▸ **Цитируемый отрывок**
↓

В октябре 1987 года из штаба Киевского военного округа меня направили в Чернобыль. Территория вокруг атомной станции была разделена на несколько зон, удаленных на различное расстояние от места аварии. Я попал служить в инженерный батальон, который базировался в десяти километрах от ЧАЭС, в поселок Корогод.

– Владимир Рувимович, а Вы помните, какое первое впечатление произвела на Вас зона отчуждения?

– Вы знаете, на место службы я прибыл поздно ночью, поэтому толком ничего не рассмотрел. А уже ранним утром командир батальона спросил: «Ну что, ты поедешь со мной на станцию?» На раздумья, изучение ситуации у меня не было времени. Я ответил: «Да!» и отправился на работу. Да-да, именно на работу – тяжелую, грязную, но жизненно необходимую. Я как командир взвода должен был четко выполнять поставленные передо мной задачи, поэтому не могу сказать, что увиденное произвело на меня какое-то неизгладимое впечатление. На это у меня просто не оставалось ни времени, ни сил. Мы тогда занимались очисткой рыжего леса. Люди успели покинуть это страшное место, а вот растения не смогли избежать злосчастной участи. Вблизи  от станции и на протяжении двух километров на запад огромные массивы соснового леса были подвергнуты мощному облучению. Это произошло весной, когда растительность была в процессе активного роста, и радиация вызвала заражение и внутри деревьев, особенно у сосен: они послужили живым фильтром, приняв на себе большую часть радиоактивной пыли.

На самой станции я был всего два раза, когда завозил в расположенный там штаб отчеты. К тому времени она была уже полностью очищена и уровень радиации там был практически в норме. Кроме того, вместо старых лесов было посажено много новых зеленых насаждений, которые не только должны были обновить почвенный покров, но и не давать ветрам переносить радиацию с места на место.

↑

▸ **Что нужно сделать**
Переведите, пожалуйста, на английский язык это предложение из отрывка о Чернобыле: «На самой станции я был всего два раза, когда завозил в расположенный там штаб отчеты».

▸ **Показанные строки**
↓

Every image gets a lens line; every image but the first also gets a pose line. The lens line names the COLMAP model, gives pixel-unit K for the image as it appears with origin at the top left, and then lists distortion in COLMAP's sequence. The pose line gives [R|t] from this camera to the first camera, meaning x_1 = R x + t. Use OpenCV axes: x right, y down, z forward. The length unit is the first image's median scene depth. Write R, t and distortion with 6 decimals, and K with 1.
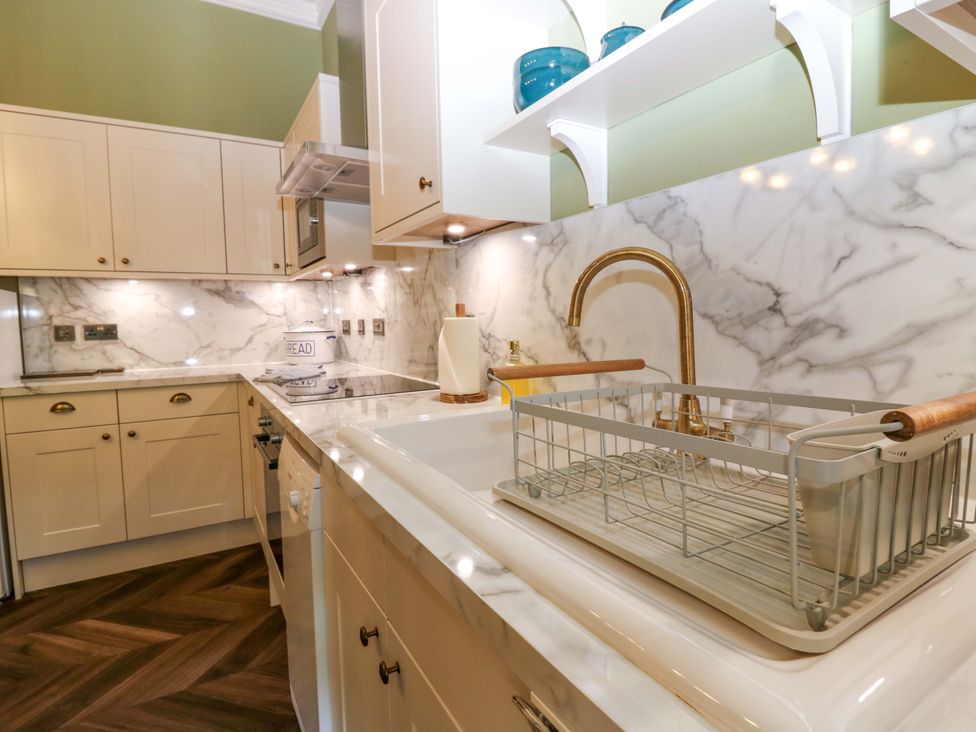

↑
↓

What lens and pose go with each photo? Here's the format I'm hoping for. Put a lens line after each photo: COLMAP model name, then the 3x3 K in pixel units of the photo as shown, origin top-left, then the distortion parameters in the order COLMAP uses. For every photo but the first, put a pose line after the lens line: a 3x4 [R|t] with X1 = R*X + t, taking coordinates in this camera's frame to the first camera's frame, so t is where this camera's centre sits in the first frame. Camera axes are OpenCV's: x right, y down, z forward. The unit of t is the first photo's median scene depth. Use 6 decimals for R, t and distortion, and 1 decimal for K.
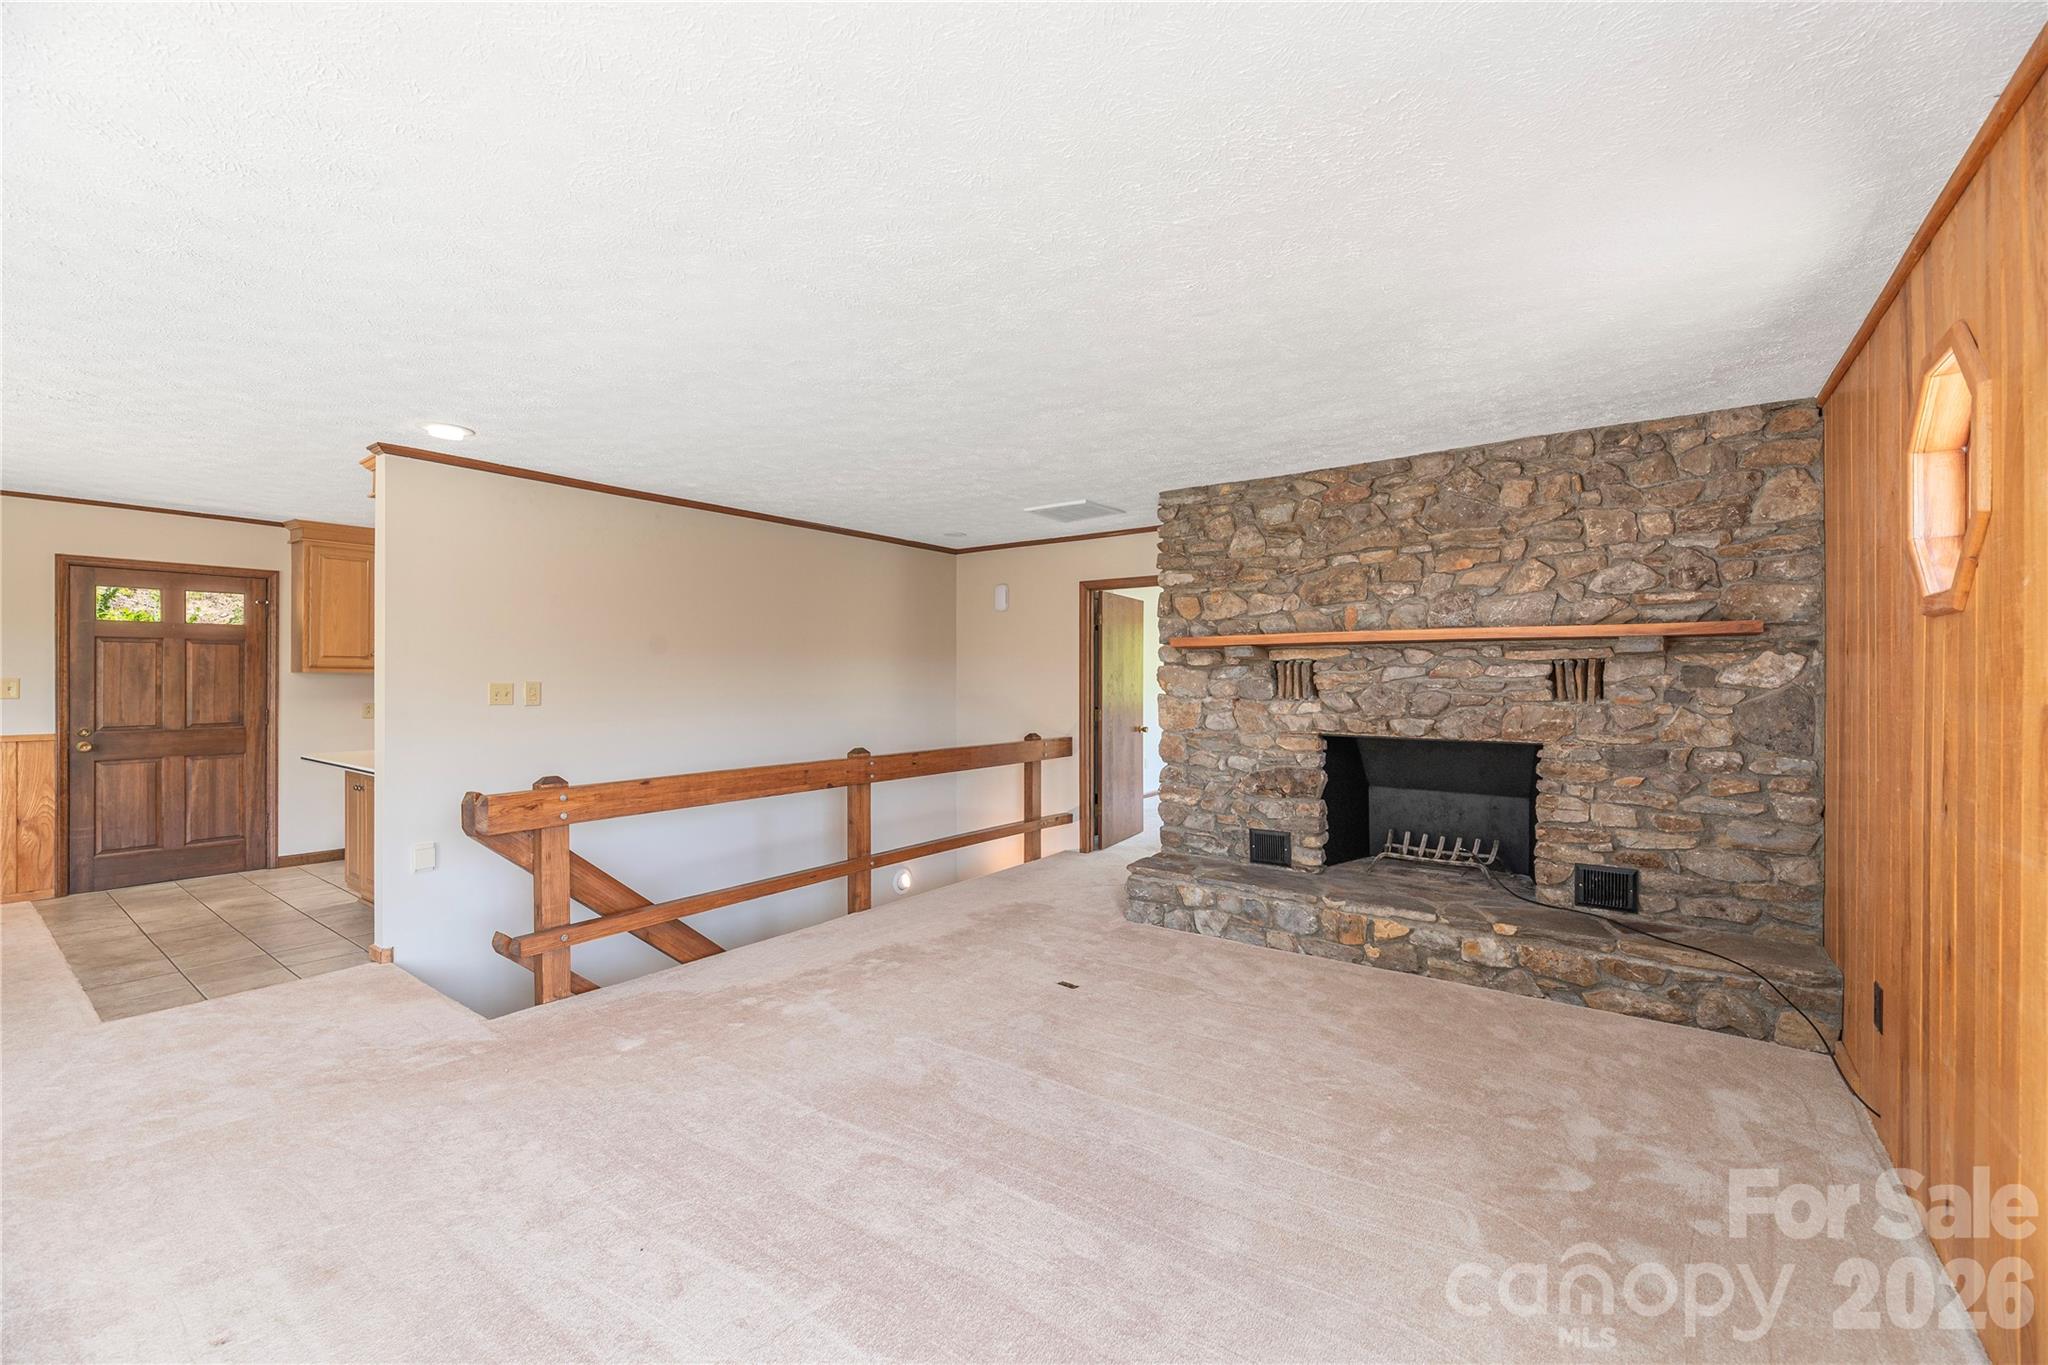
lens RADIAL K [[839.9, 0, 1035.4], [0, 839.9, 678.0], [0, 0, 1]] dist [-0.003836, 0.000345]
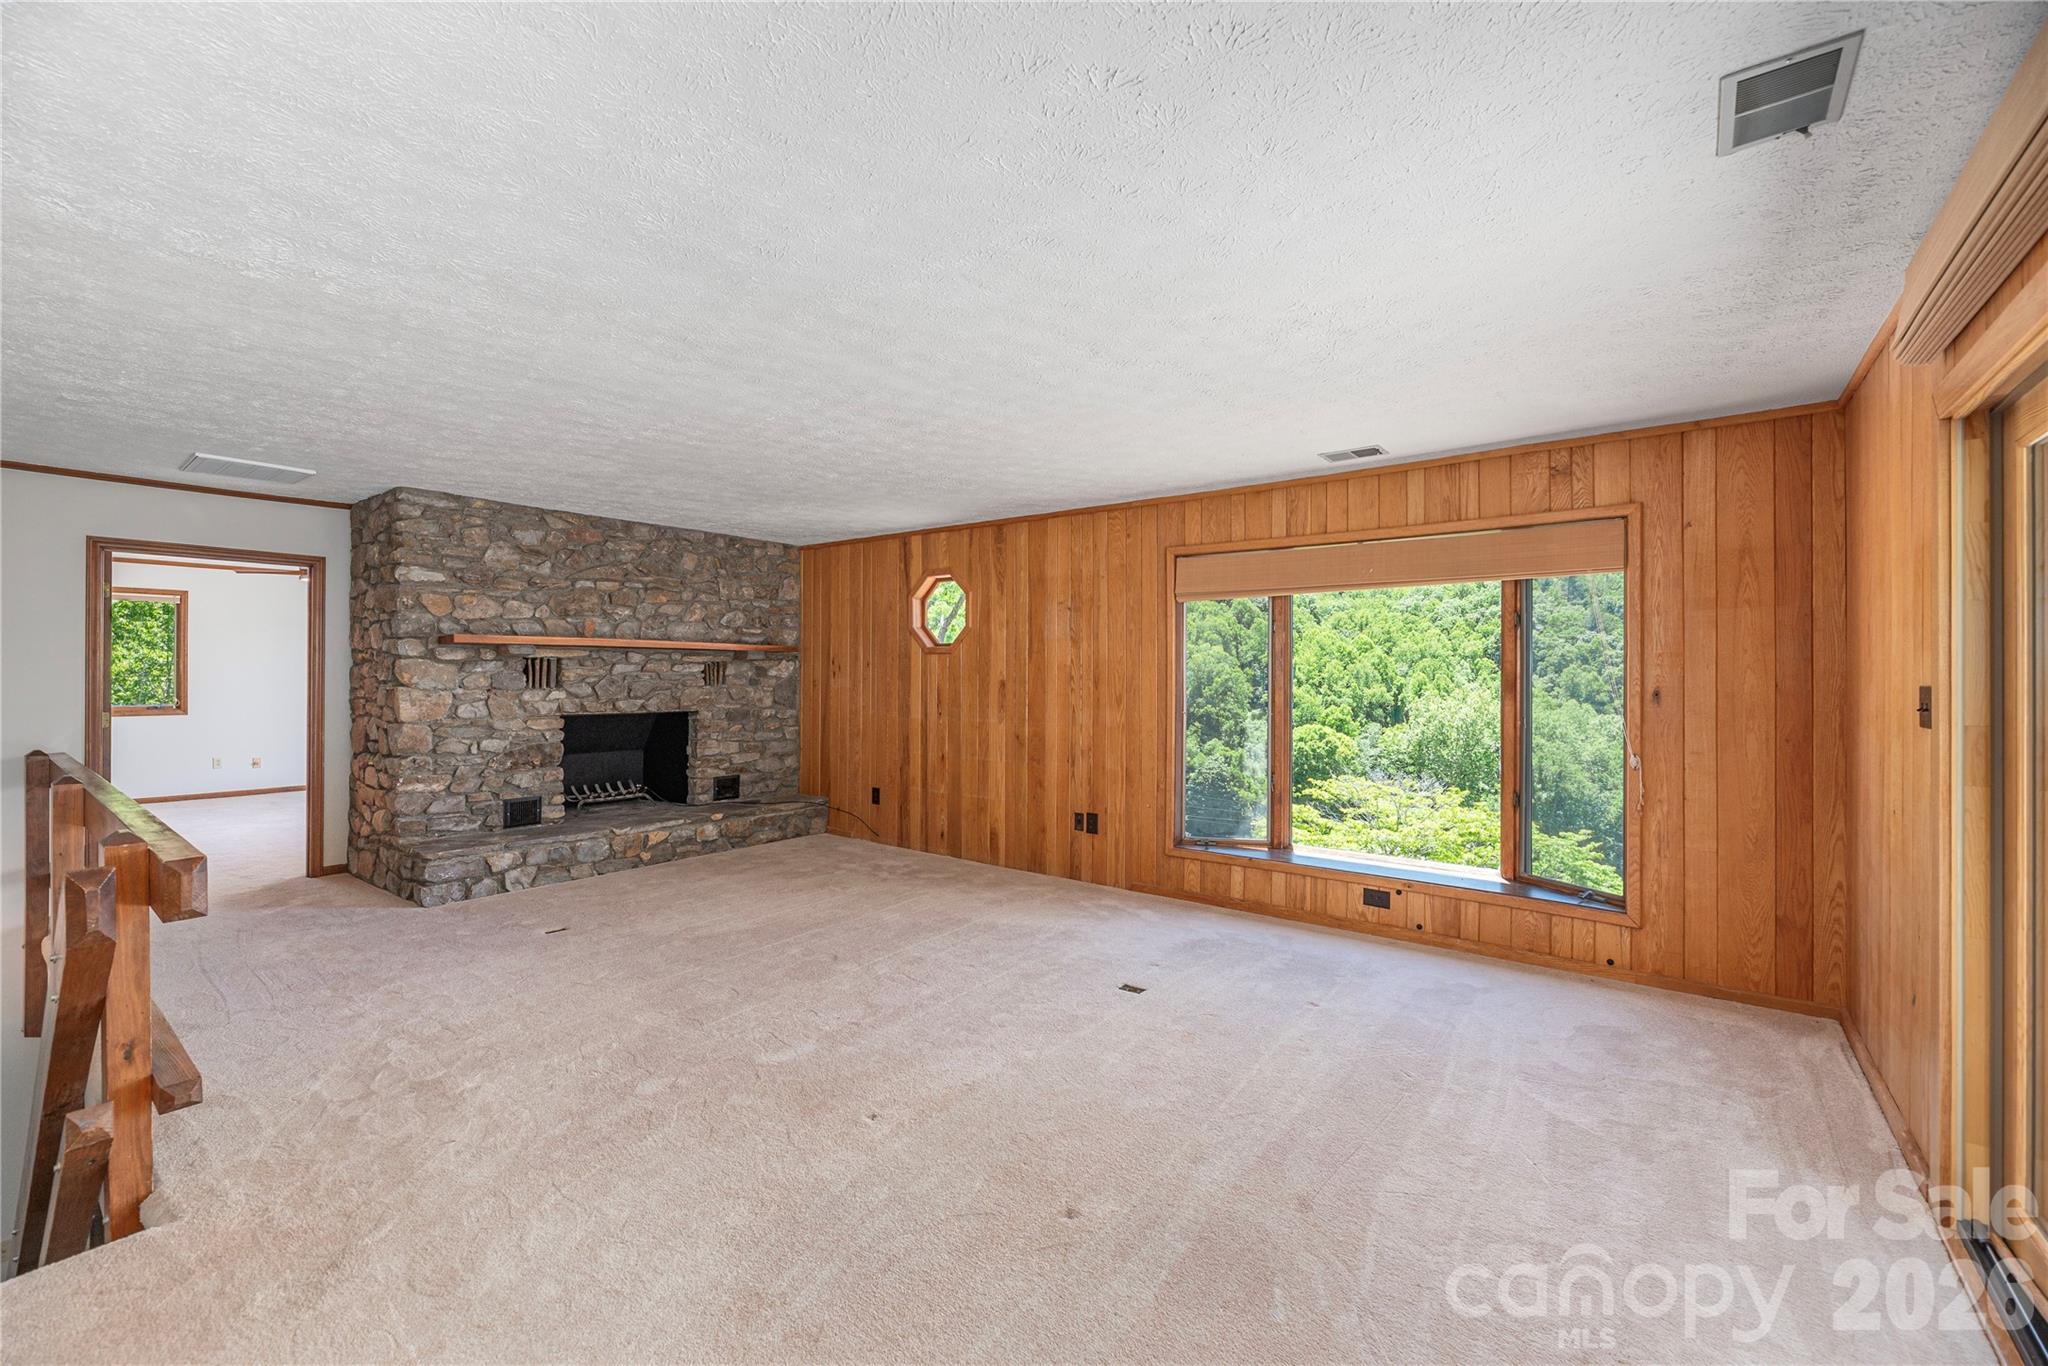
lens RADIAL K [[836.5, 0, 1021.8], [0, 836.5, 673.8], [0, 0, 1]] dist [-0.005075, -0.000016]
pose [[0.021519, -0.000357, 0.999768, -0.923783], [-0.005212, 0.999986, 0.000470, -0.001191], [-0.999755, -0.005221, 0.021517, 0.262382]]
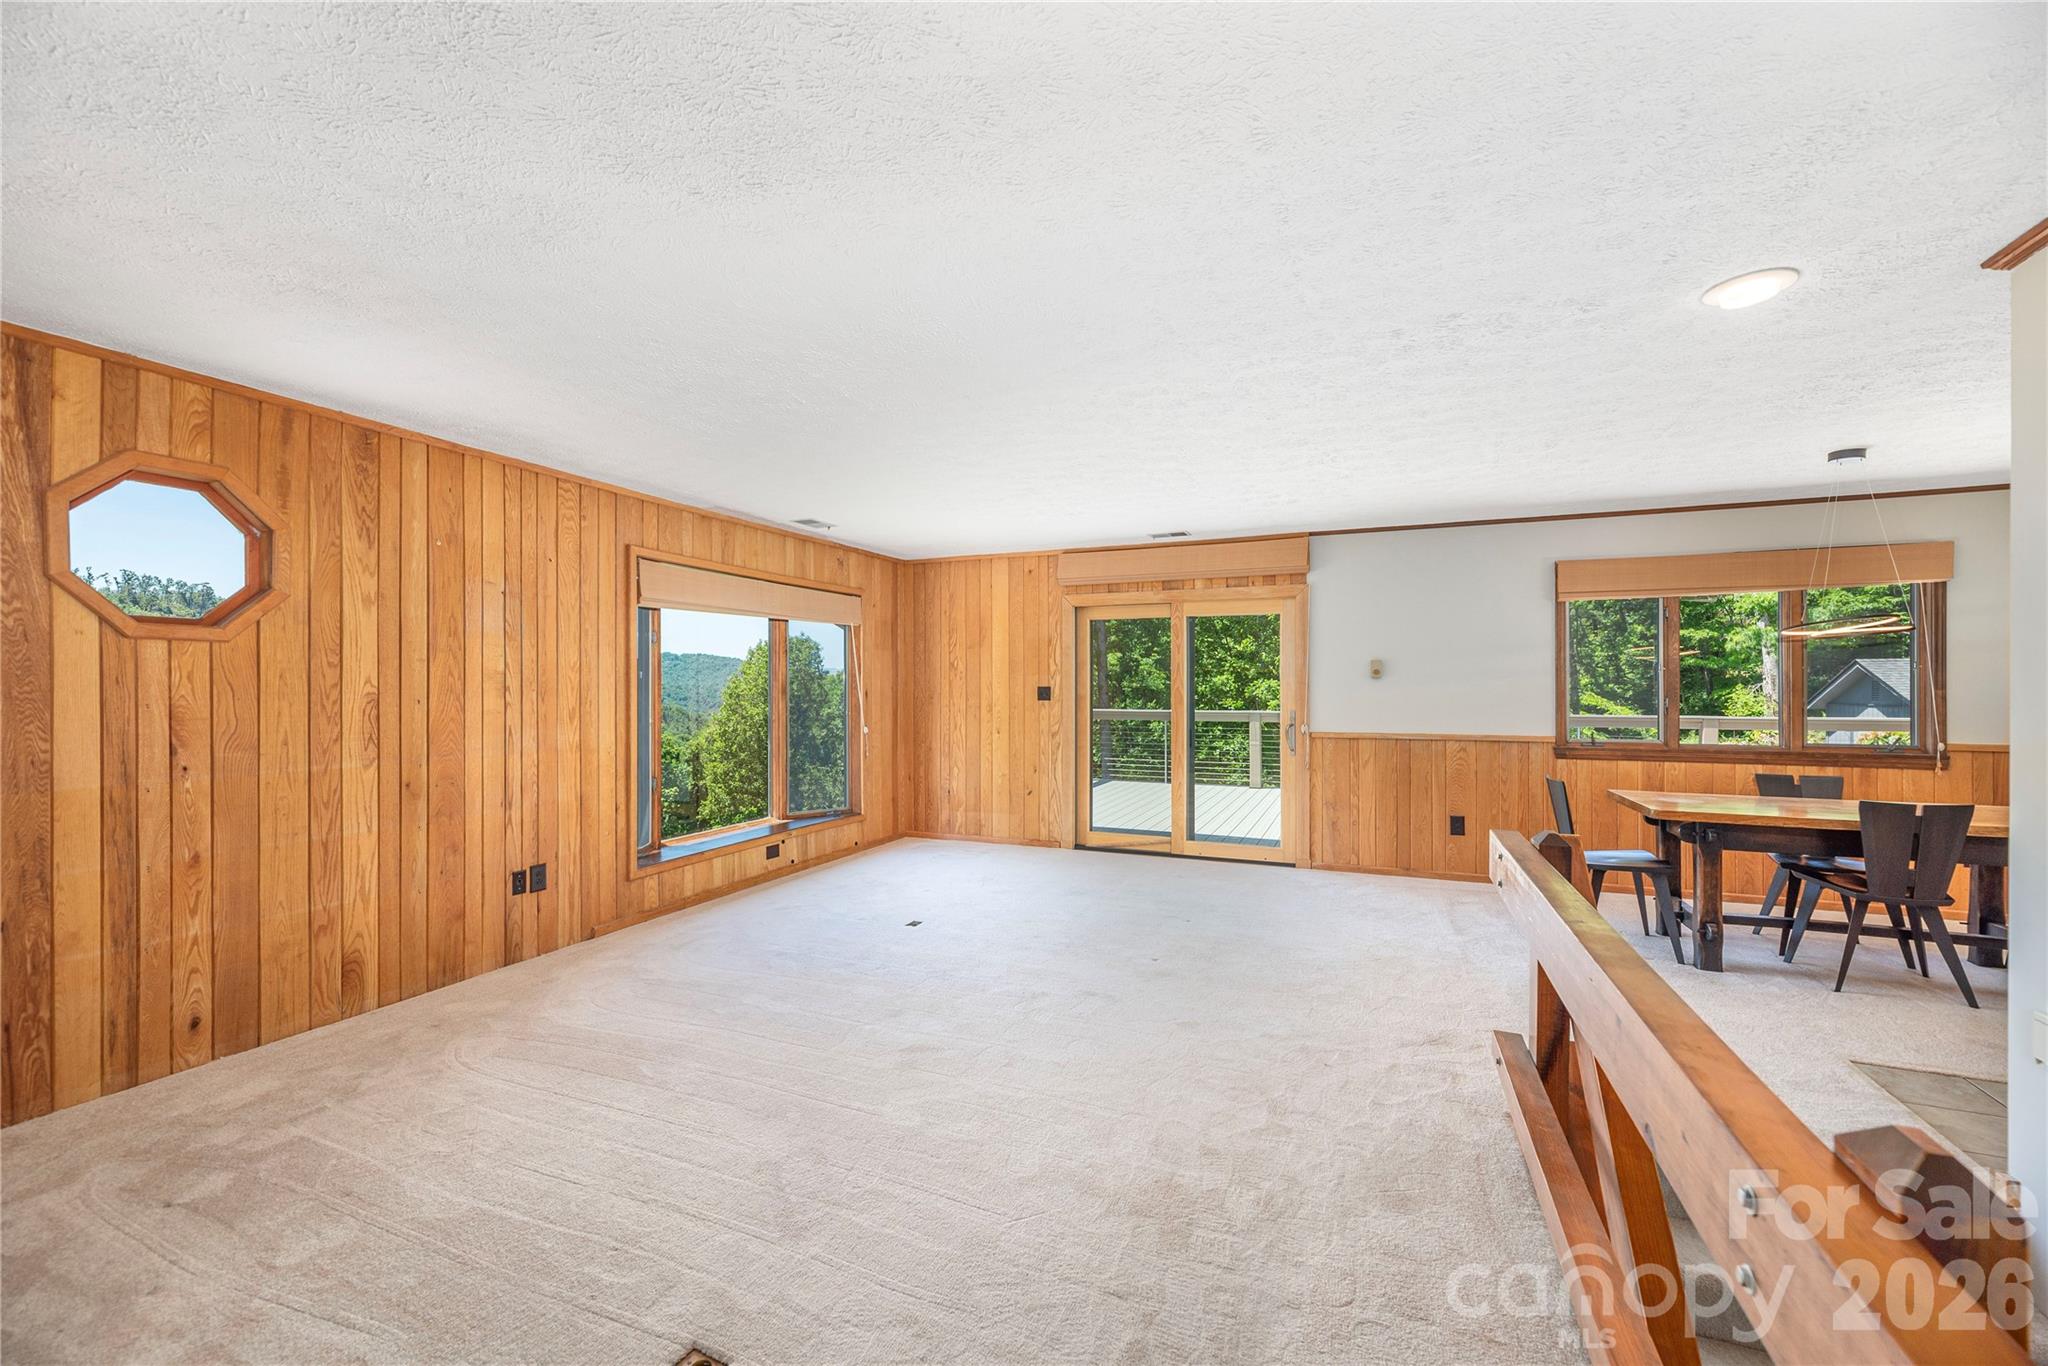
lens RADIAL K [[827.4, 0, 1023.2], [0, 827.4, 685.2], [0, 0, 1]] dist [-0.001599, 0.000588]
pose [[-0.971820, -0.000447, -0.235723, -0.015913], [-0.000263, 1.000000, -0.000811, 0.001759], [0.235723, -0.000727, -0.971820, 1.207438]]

↑

▸ **Ответ**
I was at the plant itself only twice, when I delivered reports to the headquarters located there.